The pathogenesis of severe falciparum malaria is multifactoral and remains incompletely understood. The central mechanism is sequestration or cytoadherence of parasitized RBCs in the capillary circulation of vital organs such as the brain, kidney, liver etc. Sequestration occurs due to a number of mechanisms4:
  1. Parasitized RBCs express proteins of the plasmodium falciparum erythrocyte membrane protein-1 (PfEMP-1) family on the surface of infected RBCs in clusters termed ‘knobs’. Different forms of PfEMP-1 are encoded by over 60 different ‘var’ genes found in the P. falciparum genome5. PfEMP-1 proteins are able to bind to a variety of endothelial cell receptors such as ICAM-1, VCAM-1, E-selectin, and chondroitin sulfate-A (CSA), sequestering parasitized cells within the capillaries. Severe malaria has been correlated with expression of certain PfEMP-1 subsets that are encoded by a very small number of the total var gene repertoire6. Furthermore, interaction of PfEMP-1 with specific receptors is associated with particular manifestations of severe malaria. For example, PfEMP-1 binding to ICAM-1 in brain post-capillary venules enhanced by CD36 binding is associated with cerebral malaria. Binding to CD36 is also notable in kidney and liver7, and sequestration in the intervillous blood spaces of the placenta is mediated via binding to CSA, involved in severe malaria seen in primagravid women.
  2. Rosetting, a process by which unparasitized RBCs bind to parasitized cells increases the ‘sludging’ or blockage effect that sequestration of parasitized cells causes8.
  3. Unparasitized RBCs from patients with Falciparum malaria show increased membrane stiffness, cytoplasmic viscosity and cytoskeletal change that render them less deformable than normal, reducing their ability to pass through blockages.
  4. Release of glycophosphatidyl inositols (GPI) increases TNF-a and nitric oxide expression, which upregulates expression of endothelial cell receptors for cytoadherence, inhbits gluconeogenesis thereby contributing to hypoglycaemia, and may be involved in impaired consciousness through the expression inducible nitric oxide synthetase.


References

1. World Health Organisation. Guidelines for the treatment of malaria. 2nd edition. 2010. Accessed at http://www.who.int/malaria/publications/atoz/9789241547925/en/ 29th June 2010

2. Guidelines for the Treatment of Malaria in South Africa 2010. Accessed at www.doh.gov.za  on 30th June 2010.
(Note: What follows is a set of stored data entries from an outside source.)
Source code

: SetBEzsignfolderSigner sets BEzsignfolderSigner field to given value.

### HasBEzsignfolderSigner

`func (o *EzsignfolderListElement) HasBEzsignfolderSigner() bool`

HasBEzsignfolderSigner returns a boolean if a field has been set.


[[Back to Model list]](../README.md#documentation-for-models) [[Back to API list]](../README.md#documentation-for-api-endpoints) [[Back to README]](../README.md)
3. South East Asian Quinine Artesunate Malaria Trial (SEAQUAMAT) group. Artesunate versus quinine for the treatment of severe falciparum malaria: a randomised trial. Lancet 2005; 366: 717-25

4. World Health Organisation 2000. Severe falciparum malaria. Transactions of the Royal Society of Tropical Medicine and Hygiene, 94, supplement 1.

5. Pasternak ND, Dzikowski R. PfEMP-1: An antigen that plays a key role in the Pathogenicity and immune evasion of the malaria parasite Plasmodium falciparum. Int J Biochem & Cell Biol. 2009; 41: 1463-66.

6. Montgomery J, Mphande FA, Berriman M, Pain A, Rogerson SJ, Taylor TE, Molyneux ME, Craig A. Differential var gene expression in the organs of patients dying of falciparum malaria. Mol. Microbiol. 2007; 65(4): 959-67

7. Baruch DI, Rogerson SJ, Cooke BM. Asexual blood stages of malarial antigens: cytoadherence. Chem Immunol 2002; 80: 144-62.

8. Kaul DK, Roth Jr EF, Nagel RL, Howard RJ, Handunnetti SM. Rossetting of Plasmodium falciparum-infected red blood cells with uninfected red blood cells enhances microvascular obstruction under flow conditions. Blood 1991; 3: 812-9.